Solution Approach 2:
The patent implements a feedback mechanism where the system continuously monitors the quality of context information and adjusts its uncertainty elimination strategy in real-time. By feedback on quality indexes and reasoning outcomes, the system optimizes its processing approach to avoid incorrect decisions while efficient resource utilization.
2Device complexity
If simple and fixed uncertainty elimination mechanisms are adopted, then system complexity is reduced, but the system cannot meet dynamic requirements of complex and changeable uncertainty context information processing
Solution Approach 1:
The patent transforms fixed uncertainty elimination mechanisms into dynamic adaptive mechanisms.
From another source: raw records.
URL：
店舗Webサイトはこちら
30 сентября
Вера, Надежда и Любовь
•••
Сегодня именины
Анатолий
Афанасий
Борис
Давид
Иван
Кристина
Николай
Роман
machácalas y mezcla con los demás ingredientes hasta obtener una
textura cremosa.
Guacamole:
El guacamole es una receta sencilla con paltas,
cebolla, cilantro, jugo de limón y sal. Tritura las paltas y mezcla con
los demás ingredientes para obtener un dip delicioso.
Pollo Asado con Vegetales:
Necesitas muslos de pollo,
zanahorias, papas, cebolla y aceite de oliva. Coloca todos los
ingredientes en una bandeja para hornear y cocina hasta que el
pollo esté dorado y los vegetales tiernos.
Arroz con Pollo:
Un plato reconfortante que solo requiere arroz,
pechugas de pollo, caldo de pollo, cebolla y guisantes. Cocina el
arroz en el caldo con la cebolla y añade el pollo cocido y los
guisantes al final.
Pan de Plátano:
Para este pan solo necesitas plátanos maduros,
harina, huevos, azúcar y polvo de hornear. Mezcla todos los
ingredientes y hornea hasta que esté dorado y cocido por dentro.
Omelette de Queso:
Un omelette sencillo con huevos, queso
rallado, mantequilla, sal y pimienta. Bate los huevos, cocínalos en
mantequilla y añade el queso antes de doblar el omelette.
The system continuously adjusts its processing strategies based on real-time quality assessments of context information, enabling it to handle complex and changeable uncertainty scenarios effectively while maintaining manageable complexity through structured quality-index-based decision making.
3Loss of information
If multi-source context information is collected from heterogeneous context-aware networks, then information completeness is improved, but redundancy increases and resource efficiency decreases
Solution Approach 1:
The patent applies local quality assessment by evaluating different quality indexes (completeness, accuracy, consistency) for different sources and types of context information. The system selectively processes and eliminates uncertainties based on local quality characteristics of each information source, maintaining information completeness while optimizing resource efficiency through targeted processing.
Data Source
AI summary
The invention relates to a QoX adaptive management-based context information uncertainty elimination system and a working method thereof. The system includes a sensor module, a context information acquisition and modeling module, a context threshold information preset module, an original context information detection module, an adaptive management module, an uncertainty elimination module, a context information correlation analysis module, an original context information flow reconstruction module, a composite context information flow module, a fusion and reasoning module, a context application layer adjustment module and a knowledge base.